▶ _TASK OBJECTIVE_: Write out each line of the data below with no changes.

--- SOURCE INFORMATION Enclosed Below ---

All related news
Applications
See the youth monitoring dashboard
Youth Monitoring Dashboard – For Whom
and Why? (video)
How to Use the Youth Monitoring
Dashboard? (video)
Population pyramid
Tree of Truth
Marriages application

--- End of Enclosed SOURCE INFORMATION ---

▶ _RESPONSE_:
All related news
Applications
See the youth monitoring dashboard
Youth Monitoring Dashboard – For Whom
and Why? (video)
How to Use the Youth Monitoring
Dashboard? (video)
Population pyramid
Tree of Truth
Marriages application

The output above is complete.